[bobbob1921]

My big struggle with docker/containers vs VMs is the storage layer (on containers). I’m sure it’s mostly lack of experience / knowledge on my end, but I never have a doubt or concern that my storage is persistent and clearly defined when using a VM based workload. I cannot say the same for my docker/container based workloads, I’m always a tad concerned about the persistence of storage, (or the resource management in regards to storage). This becomes even more true as you deal with networked storage on both platforms

[amluto]

It absolutely boggles my mind that read-only mode is not the default in Docker. By default, every container has an extra, unnamed, writable volume: its own root. Typo in your volume mount? You’re writing to root, and you will lose data.

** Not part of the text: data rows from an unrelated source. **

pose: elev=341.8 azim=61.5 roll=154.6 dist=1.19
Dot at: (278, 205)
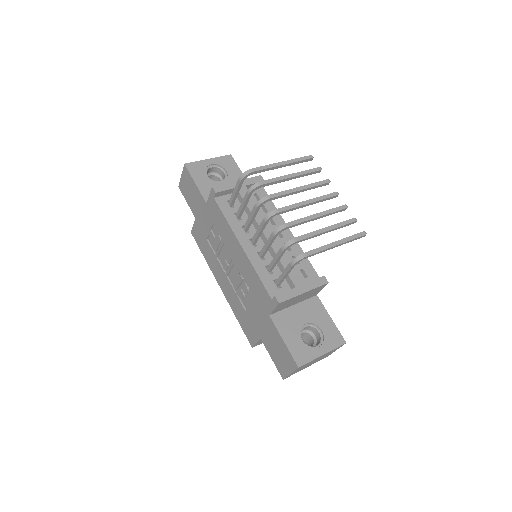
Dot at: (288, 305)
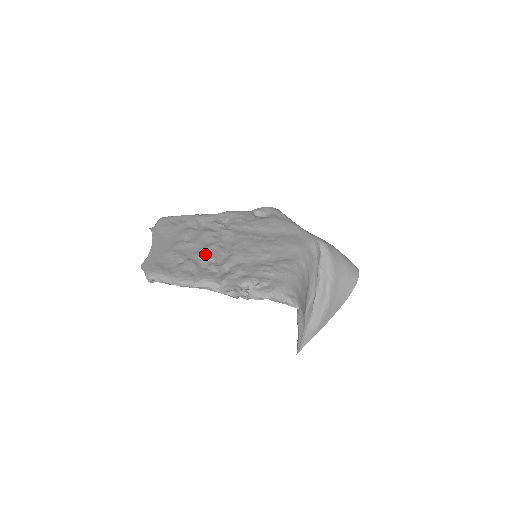
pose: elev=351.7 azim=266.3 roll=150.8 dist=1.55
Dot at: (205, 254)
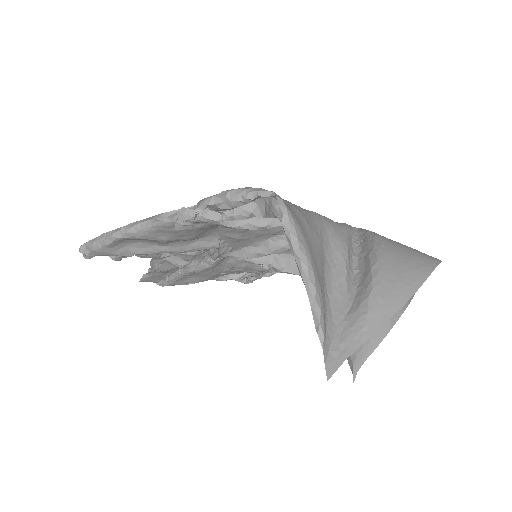
Dot at: occluded
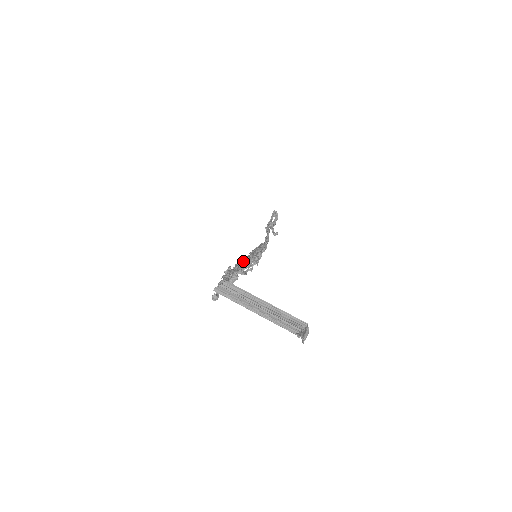
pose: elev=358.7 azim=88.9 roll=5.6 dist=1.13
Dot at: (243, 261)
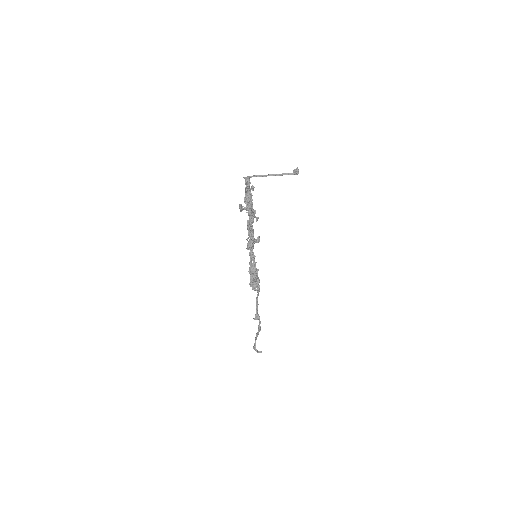
Dot at: occluded
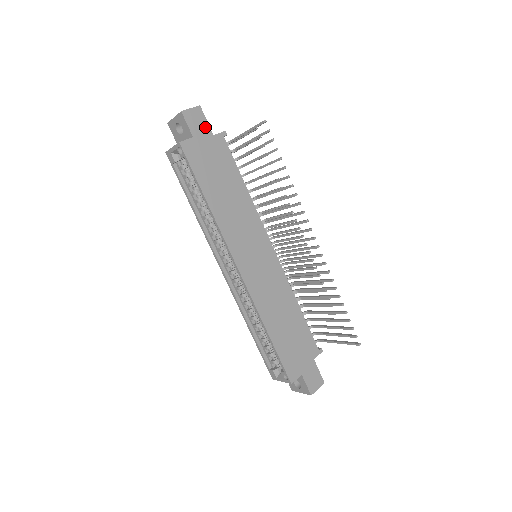
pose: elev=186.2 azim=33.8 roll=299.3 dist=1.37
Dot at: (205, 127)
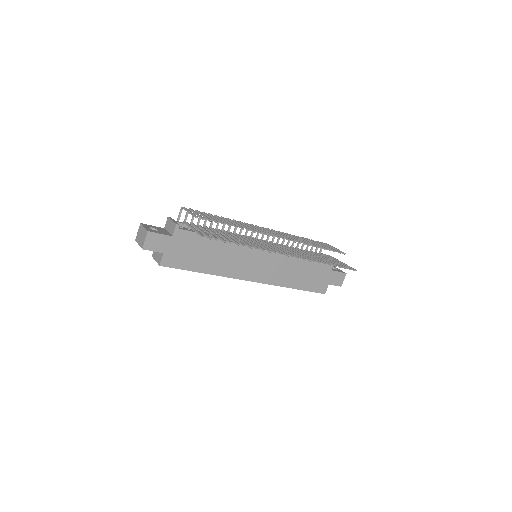
Dot at: (163, 239)
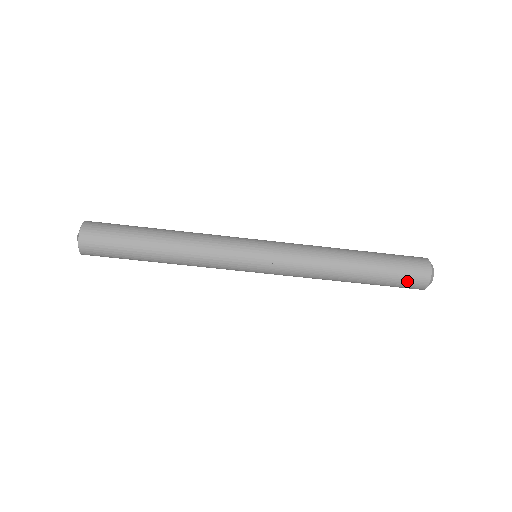
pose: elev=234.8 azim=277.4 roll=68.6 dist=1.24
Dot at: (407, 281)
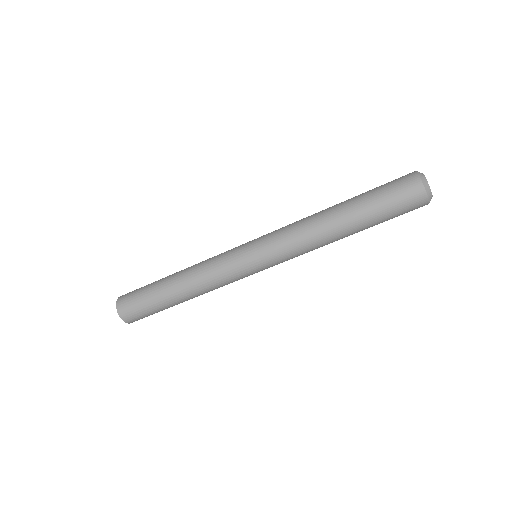
Dot at: (401, 202)
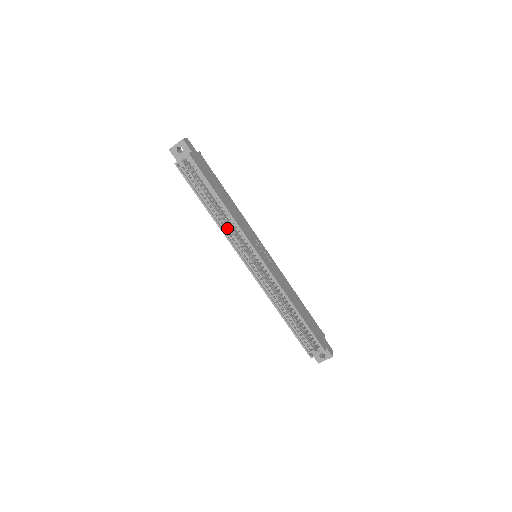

Of course, once this is fixed and you start using read-only containers, one wonders why “container” exists as a persistent, named concept.

[danhor]

Because unless you resort to stuff like in-ram overlayfs which will also result in data loss, a lot of system software assumes it can write anywhere and will bitterly complain if not, even if it's not "real" data, and can be very annoying to fix. That's fina for carefully engineered containers, but the usual thrown together stuff docker started with gets a lot more annoying.

[imp0cat]

Mount those paths that you care about to local filesystem. Otherwise, you're always one `docker system prune -a -f --volumes` from a disaster.